Wibisono (2008) menggunakan teknik permodelan system dengan teknik Strategic Assumption Surfacing and Testing (SAST) serta teknik ISM untuk menyusun model kebijakan strategis pengelolaan pertambangan mineral yang berkelanjutan. Model konseptual pengelolaan lingkungan terdiri atas model pengendalian endapan pasir sisa tambang pada aliran sungai dan model Rehabilitasi lahan wilayah Mod-ADA. Model konseptual pengelolaan tambang merupakan model yang integratif menangani sektor hulu hingga hilir. Hal ini dapat menjadi teladan bagi perumusan model konseptual HTR agar terintegrasi mulai dari proses awal hingga akhir kegiatan bisnis hutan tanaman oleh rakyat.

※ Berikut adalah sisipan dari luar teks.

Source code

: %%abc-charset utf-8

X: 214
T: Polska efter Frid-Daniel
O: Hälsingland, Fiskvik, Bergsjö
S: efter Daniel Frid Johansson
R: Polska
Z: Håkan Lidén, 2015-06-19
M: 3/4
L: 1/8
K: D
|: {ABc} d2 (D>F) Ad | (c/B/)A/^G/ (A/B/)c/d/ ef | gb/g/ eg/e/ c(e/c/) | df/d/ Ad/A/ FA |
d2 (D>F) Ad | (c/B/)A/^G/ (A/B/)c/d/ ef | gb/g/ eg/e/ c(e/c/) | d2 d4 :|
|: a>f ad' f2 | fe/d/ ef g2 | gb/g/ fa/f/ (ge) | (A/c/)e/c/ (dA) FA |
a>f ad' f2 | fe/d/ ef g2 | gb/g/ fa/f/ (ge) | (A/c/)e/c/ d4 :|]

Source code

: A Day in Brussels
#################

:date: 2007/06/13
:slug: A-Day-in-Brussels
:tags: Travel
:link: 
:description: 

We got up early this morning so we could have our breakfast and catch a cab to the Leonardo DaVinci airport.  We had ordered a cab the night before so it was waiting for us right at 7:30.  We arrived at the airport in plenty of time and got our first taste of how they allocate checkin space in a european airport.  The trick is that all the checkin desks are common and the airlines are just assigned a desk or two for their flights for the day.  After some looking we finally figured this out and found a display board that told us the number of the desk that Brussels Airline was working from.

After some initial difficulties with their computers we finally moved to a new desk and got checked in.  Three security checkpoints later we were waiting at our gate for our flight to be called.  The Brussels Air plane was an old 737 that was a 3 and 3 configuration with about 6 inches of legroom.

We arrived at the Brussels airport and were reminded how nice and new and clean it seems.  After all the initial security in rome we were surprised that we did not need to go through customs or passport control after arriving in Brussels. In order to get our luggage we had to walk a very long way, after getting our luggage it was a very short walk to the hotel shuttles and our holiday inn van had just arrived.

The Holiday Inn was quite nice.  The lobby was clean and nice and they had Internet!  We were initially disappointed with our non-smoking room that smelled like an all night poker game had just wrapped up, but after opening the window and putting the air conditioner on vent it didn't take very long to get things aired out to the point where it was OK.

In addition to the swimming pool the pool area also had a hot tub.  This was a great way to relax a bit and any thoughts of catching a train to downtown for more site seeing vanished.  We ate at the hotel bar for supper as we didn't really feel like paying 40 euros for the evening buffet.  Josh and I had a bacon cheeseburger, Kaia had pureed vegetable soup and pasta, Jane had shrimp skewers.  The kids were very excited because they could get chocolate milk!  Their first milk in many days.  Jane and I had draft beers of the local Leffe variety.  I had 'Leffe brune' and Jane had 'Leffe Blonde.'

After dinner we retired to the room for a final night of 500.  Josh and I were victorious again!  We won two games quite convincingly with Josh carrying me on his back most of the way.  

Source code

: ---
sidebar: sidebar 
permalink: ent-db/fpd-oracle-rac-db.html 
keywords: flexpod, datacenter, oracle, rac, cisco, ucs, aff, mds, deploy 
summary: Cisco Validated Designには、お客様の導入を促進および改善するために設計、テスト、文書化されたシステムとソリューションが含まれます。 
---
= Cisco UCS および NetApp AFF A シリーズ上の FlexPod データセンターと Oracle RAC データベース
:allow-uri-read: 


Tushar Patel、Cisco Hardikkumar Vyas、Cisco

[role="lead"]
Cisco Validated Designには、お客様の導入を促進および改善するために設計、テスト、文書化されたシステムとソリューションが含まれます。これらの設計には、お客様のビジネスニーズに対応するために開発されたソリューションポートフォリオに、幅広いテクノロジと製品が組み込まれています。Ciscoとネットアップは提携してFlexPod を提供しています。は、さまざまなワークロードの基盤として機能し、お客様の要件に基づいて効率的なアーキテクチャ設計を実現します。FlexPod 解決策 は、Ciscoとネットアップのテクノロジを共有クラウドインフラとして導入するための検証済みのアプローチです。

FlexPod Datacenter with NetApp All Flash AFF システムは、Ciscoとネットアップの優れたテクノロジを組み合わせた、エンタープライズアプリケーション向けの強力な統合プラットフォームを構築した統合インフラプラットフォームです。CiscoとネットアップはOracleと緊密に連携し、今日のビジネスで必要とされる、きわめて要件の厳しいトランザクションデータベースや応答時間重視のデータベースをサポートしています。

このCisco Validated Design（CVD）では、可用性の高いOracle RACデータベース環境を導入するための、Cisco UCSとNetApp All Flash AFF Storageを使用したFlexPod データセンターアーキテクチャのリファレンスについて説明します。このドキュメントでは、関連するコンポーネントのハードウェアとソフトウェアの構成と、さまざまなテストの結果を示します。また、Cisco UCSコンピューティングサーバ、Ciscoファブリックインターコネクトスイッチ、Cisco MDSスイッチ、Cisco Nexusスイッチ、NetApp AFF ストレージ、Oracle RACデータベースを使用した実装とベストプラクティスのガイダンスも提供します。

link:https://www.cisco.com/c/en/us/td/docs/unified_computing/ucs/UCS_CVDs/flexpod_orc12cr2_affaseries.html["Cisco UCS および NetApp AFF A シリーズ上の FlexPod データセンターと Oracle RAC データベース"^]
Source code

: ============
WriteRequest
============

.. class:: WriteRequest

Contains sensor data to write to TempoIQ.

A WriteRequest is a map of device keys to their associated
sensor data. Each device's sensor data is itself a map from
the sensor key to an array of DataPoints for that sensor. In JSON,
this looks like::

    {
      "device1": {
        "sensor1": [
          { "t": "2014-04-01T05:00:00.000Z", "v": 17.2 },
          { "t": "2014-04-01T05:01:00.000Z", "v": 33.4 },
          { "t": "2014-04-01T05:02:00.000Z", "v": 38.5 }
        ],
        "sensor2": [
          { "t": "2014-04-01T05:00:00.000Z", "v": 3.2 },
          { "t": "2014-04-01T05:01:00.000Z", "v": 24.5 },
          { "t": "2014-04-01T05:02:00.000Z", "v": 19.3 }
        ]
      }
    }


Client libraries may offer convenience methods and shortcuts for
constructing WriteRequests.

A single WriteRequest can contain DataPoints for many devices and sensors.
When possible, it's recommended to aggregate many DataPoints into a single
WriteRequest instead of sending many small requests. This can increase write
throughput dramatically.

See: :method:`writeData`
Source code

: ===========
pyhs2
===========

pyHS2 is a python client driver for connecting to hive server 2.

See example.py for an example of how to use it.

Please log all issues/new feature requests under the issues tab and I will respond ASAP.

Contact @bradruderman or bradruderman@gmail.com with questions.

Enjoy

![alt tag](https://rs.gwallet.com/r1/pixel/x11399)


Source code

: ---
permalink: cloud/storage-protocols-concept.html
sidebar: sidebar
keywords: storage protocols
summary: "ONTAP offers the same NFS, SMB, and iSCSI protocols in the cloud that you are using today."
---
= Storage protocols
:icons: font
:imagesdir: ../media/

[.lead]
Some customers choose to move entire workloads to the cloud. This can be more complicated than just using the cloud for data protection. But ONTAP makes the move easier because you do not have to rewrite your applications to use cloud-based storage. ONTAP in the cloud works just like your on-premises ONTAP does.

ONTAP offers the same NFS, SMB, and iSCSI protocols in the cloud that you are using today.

Kurniawan (2010) melakukan analisis sistem pengelolaan kawasan karst di Maros-Pangkep Sulawesi Selatan. Model konseptual yang dirumuskan pada penelitian ini, secara prinsip harus memenuhi aspek kepastian batas penentuan lembaga pengelola hasil kesepakatan, penentuan sistem pengelolaan dan pemberdayaan masyarakat sekitar kawasan karst. Kebijakan yang disusun meliputi status kawasan, konservasi lingkungan, stabilisasi sosial-budaya, dan peningkatan nilai ekonomis. Seluruh model konseptual ini menerapkan prinsip-prinsip keberlanjutan COMHAR. Model yang dikembangkan serupa dengan model kebijakan strategi pengelolaan pertambanan mineral. Disertasi ini dilengkapi dengan analisis spasial tentang perubahan serial dari kawasan karst di Maros-Pangkep.

Adiprasetyo (2010) menggunakan metode soft system management untuk melakukan rancang bangun kebijakan pengelolaan Taman Nasional secara berkelanjutan di era otonomi daerah. Sistem dijabarkan ke dalam 3 model, yaitu model manajemen, kelembagaan dan pendanaan. Ketiga model yang disusun Adiprasetyo menjadi referensi utama dalam melakukan kegiatan rancang bangun

model konseptual kebijakan HTR. Hal ini disebabkan karena terdapat banyak kesamaan elemen sistem yang mendukung.

Pengelolaan tanaman nasional merupakan kebijakan nasional dalam hal ini program Kementerian Kehutanan yang pelaksanaannya berada di level daerah. Selain itu, pengelolaan taman nasional juga mengandung aspek sosial kemasyarakatan. Pengelolaan taman nasional harus mempertimbangkan keberadaan masyarakat sekitar guna menjalin hubungan yang harmonis antara sumberdaya hutan dengan kondisi sosial ekonomi masyarakat. Perbedaan mendasar antara pengelolaan taman nasional dengan kebijakan pembangunan HTR adalah posisi masyarakat pada program HTR merupakan pelaku utama kegiatan. Sementara itu pengelolaan taman nasional masih berada dalam kewenangan pemerintah dan posisi masyarakat sekitar sebagai aktor yang berpartisipasi dalam pembangunan.

Dengan demikian model konseptual pengelolaan HTR lebih menekankan pada peran masyarakat sebagai pelaku bisnis hutan tanaman. Strategi yang ditempuh adalah penguatan kapasitas masyarakat agar memiliki kemandirian dalam menjalankan bisnis hutan tanaman.